The air is different, surprisingly so.   Untethered, I wait for instructions.   Czeslaw Milosz meets me each morning in his collected poems, instructing me on what it means to see.   The psalmist tells me that plans come to nothing on the day we die, and that those who trust in the Lord are blessed.   George MacDonald’s words remind me that humans can create monstrous ideas about who and what God is, and that simple love, care, and concern manifest in human life are often better incarnations of the divine than the highest monarchical theologies.

My family spent an hour on January 1st recounting the blessings of 2010.   Tears flowed freely as we shared our thanks–to each other and to God.   We spoke of small things and great things, accomplishments and gifts, the mundane and the holy.  From time spent in various parts of the world, to daily comforts, to relationships that continue to surprise us with their power and depth, to the hope of all future things.

And we talked of 2011.  What is coming?  Who can tell, but each day is an opportunity.  All of us audition for shots at meaning and happiness, seeking roles to play that fit only us.   As I read back through “Getting Things Done”, I know GTD will not determine what meaning and purpose we bring to our hours.   Human life must be expressed, incarnated, ideas and dreams and potentials enfleshed, and it is not as simple as goal-setting and first steps getting done.   Yet, action is forever, and plans are needed, commitment determines all, and freedom is framed with discipline and work.   We make the world again in 2011, and we do it in the name of the Christ, that first Maker of all things.
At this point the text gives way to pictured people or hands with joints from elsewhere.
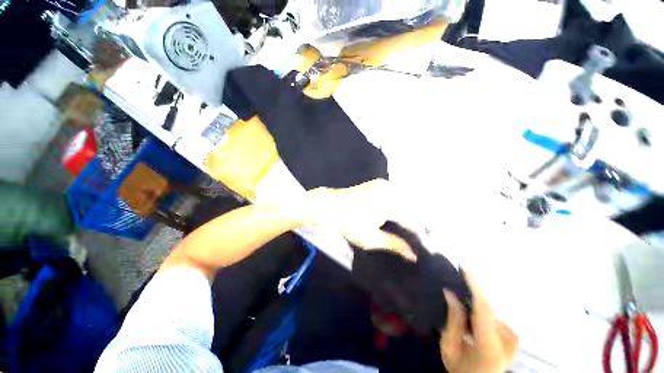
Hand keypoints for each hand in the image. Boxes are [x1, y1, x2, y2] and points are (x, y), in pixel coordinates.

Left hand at [296, 179, 414, 259]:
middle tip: (411, 236)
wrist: (330, 206)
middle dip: (412, 221)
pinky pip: (394, 193)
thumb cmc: (349, 223)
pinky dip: (397, 203)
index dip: (417, 233)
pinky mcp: (377, 183)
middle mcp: (390, 191)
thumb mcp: (371, 238)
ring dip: (406, 212)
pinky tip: (394, 212)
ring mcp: (383, 184)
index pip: (412, 220)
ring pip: (403, 199)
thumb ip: (394, 245)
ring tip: (404, 226)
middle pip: (410, 208)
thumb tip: (412, 255)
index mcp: (391, 204)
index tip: (419, 243)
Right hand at [440, 273, 517, 372]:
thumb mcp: (449, 347)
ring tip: (460, 297)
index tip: (464, 266)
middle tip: (456, 280)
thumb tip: (450, 292)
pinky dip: (480, 308)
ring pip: (489, 309)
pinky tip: (470, 311)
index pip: (483, 309)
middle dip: (470, 291)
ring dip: (474, 301)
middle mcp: (508, 341)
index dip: (474, 285)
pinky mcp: (514, 336)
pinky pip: (493, 314)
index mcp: (490, 347)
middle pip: (486, 307)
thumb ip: (453, 321)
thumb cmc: (461, 370)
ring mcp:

Writing begins.  It’s been three years since I sat so open in front of my computer.  As Annie Dillard says, no one cares, really, whether I write or not, and if I were to die today, the world would roll on, and the great sea of time would bring in the tide and my footsteps and ink marks and notes from yesteryear’s journals would be washed away into that nothing the psalmist was telling me about this morning.   But the faith is that somehow God takes those small marks and guides them here and there, and they land in singular lives and hearts that only he knows about, that only he understands.   And those small marks make more marks, other marks, eternal marks, and so the world and history is written.

So let beginnings come.  Let them begin now.  Not tomorrow, but today.   This is the day my Father has made.   I will rejoice and be glad in it.